(Records for the exercise)
^^^^
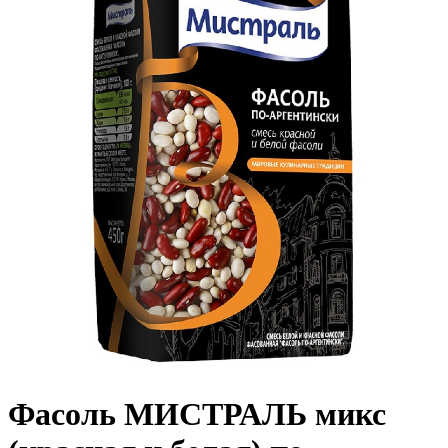
Фасоль МИСТРАЛЬ микс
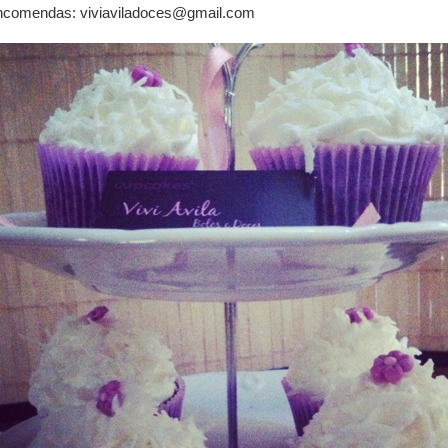
comendas: viviaviladoces@gmail.com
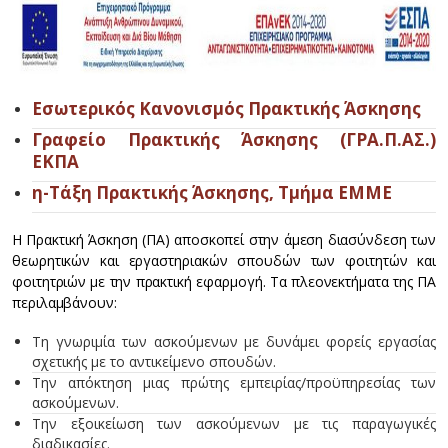
Εσωτερικός Κανονισμός Πρακτικής Άσκησης
Γραφείο Πρακτικής Άσκησης (ΓΡΑ.Π.ΑΣ.)
ΕΚΠΑ
η-Τάξη Πρακτικής Άσκησης, Τμήμα ΕΜΜΕ
Η Πρακτική Άσκηση (ΠΑ) αποσκοπεί στην άμεση διασύνδεση των
θεωρητικών και εργαστηριακών σπουδών των φοιτητών και
φοιτητριών με την πρακτική εφαρμογή. Τα πλεονεκτήματα της ΠΑ
περιλαμβάνουν:
Τη γνωριμία των ασκούμενων με δυνάμει φορείς εργασίας
σχετικής με το αντικείμενο σπουδών.
Την απόκτηση μιας πρώτης εμπειρίας/προϋπηρεσίας των
ασκούμενων.
Την εξοικείωση των ασκούμενων με τις παραγωγικές
διαδικασίες.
^^^^
Show, from the records above, every line that includes "ασκούμενων".

Τη γνωριμία των ασκούμενων με δυνάμει φορείς εργασίας
ασκούμενων.
Την εξοικείωση των ασκούμενων με τις παραγωγικές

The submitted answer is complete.